EXERCISE PASSAGE =
○ ○ ○

Heilman of Letters

 

Robert B. Heilman

His Life in Letters
edited by Edward Alexander, Richard J. Dunn, and Paul Jaussen
University of Washington,
808 pp., $60

 

The New Criticism of Cleanth Brooks and Robert Penn Warren, of John Crowe Ransom and Allen Tate, first gained national attention in the 1940s, though the criticism of precursors like I. A. Richards and T. S. Eliot had been appearing since the ’20s. Brooks’s Modern Poetry and the Tradition came out in 1939, and Ransom published The New Criticism in 1941. Probably most influential in spreading the New Criticism to classrooms throughout the United States were the “Understanding” anthologies: Brooks and Warren’s Understanding Poetry (1938), Understanding Fiction (1943), and Understanding Drama, edited by Brooks and Robert Heilman (1948). 

A large part of the success of the New Criticism derived from its demonstration that literary criticism could be an academic discipline. The older emphasis on bibliographical and historical studies provided little or no guidance in distinguishing good poetry from bad other than personal taste or sensibility, qualities that could not be taught. Judgments about poetry and literature were ultimately inexplicable; you either got it or you didn’t. There was a general feeling in English departments that people from non-English-speaking countries, and Jews from anywhere, couldn’t get it. It therefore followed that aspirants for teaching positions from such groups, no matter how intelligent they might seem, were not really qualified to teach in prestigious departments of English. (It took the personal intervention of President Nicholas Murray Butler to get Lionel Trilling on the tenure track at Columbia.)

○ ○ ○

EXERCISE BRIEF = Write out the passage on Robert Heilman's letters word for word, beginning at the words "His Life in" and stopping after "Robert Heilman (1948).". The records come from a different source than the text above.

Source records =
○ ○ ○

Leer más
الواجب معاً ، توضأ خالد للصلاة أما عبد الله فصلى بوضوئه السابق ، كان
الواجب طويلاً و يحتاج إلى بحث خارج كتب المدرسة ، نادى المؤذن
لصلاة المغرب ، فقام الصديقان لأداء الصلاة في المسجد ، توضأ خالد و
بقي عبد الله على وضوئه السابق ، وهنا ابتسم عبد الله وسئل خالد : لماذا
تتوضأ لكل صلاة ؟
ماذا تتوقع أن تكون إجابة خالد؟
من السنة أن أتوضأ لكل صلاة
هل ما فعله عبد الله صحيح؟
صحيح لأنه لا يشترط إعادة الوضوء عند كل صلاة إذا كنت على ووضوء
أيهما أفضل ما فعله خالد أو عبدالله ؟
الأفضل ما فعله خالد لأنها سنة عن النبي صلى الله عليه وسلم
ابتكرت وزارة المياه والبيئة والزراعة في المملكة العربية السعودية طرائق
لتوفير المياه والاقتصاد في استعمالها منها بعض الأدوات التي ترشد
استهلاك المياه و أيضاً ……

○ ○ ○

RESULT OF THE TASK =
His Life in Letters
edited by Edward Alexander, Richard J. Dunn, and Paul Jaussen
University of Washington,
808 pp., $60

 

The New Criticism of Cleanth Brooks and Robert Penn Warren, of John Crowe Ransom and Allen Tate, first gained national attention in the 1940s, though the criticism of precursors like I. A. Richards and T. S. Eliot had been appearing since the ’20s. Brooks’s Modern Poetry and the Tradition came out in 1939, and Ransom published The New Criticism in 1941. Probably most influential in spreading the New Criticism to classrooms throughout the United States were the “Understanding” anthologies: Brooks and Warren’s Understanding Poetry (1938), Understanding Fiction (1943), and Understanding Drama, edited by Brooks and Robert Heilman (1948).